##### Data for this exercise #####

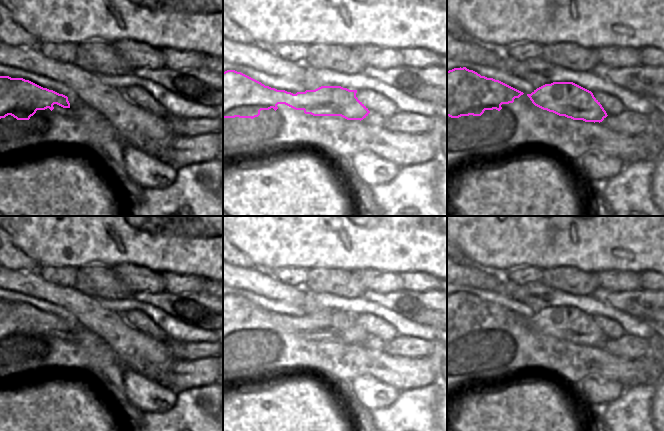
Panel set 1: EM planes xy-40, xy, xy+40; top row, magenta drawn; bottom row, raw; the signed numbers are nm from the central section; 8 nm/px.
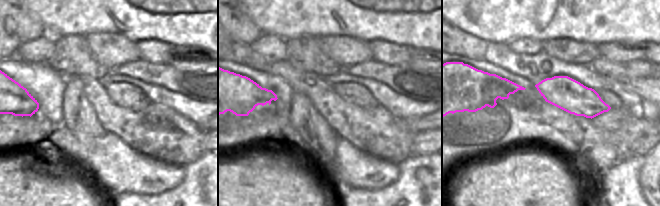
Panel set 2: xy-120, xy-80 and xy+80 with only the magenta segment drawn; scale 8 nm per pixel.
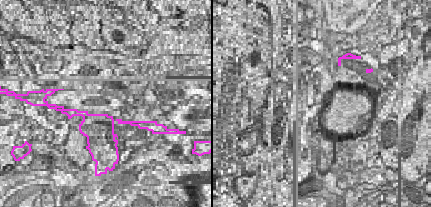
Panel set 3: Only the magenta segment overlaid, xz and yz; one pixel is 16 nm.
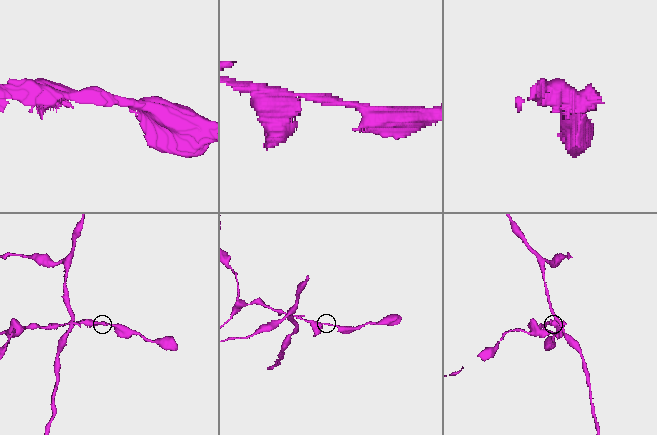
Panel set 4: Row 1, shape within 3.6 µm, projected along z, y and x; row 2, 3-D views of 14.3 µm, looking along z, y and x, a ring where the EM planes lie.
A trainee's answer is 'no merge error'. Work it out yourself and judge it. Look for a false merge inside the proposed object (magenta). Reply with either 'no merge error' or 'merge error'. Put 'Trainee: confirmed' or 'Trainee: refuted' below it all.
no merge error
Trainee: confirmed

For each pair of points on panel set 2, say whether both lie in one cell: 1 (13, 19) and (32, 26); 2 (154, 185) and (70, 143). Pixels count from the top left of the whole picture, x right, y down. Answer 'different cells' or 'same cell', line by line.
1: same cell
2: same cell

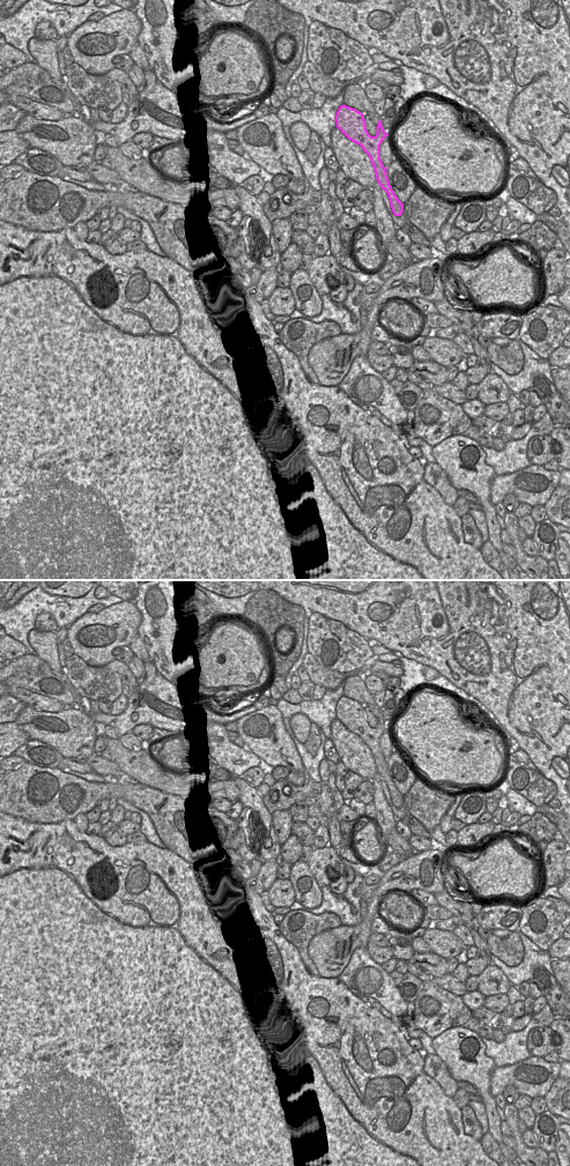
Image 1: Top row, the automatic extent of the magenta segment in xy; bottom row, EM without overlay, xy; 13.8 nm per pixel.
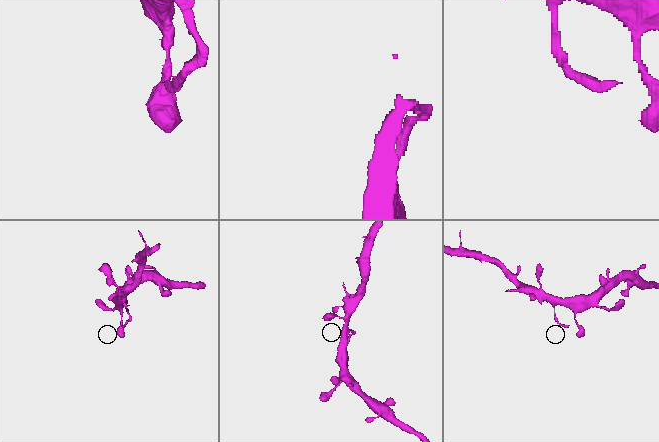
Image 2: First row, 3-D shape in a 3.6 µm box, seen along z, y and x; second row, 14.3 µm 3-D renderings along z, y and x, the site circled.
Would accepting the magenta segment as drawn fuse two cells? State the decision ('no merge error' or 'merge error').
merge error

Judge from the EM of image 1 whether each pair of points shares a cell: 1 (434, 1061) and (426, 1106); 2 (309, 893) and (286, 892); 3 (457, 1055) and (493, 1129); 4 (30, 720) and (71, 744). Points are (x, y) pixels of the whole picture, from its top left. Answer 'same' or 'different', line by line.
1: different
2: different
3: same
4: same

#####

→ What you are asked to do:
The lines holding the word "bottom" are the answer. Find them in the entries and copy them.

→ Completed exercise:
Panel set 1: EM planes xy-40, xy, xy+40; top row, magenta drawn; bottom row, raw; the signed numbers are nm from the central section; 8 nm/px.
Image 1: Top row, the automatic extent of the magenta segment in xy; bottom row, EM without overlay, xy; 13.8 nm per pixel.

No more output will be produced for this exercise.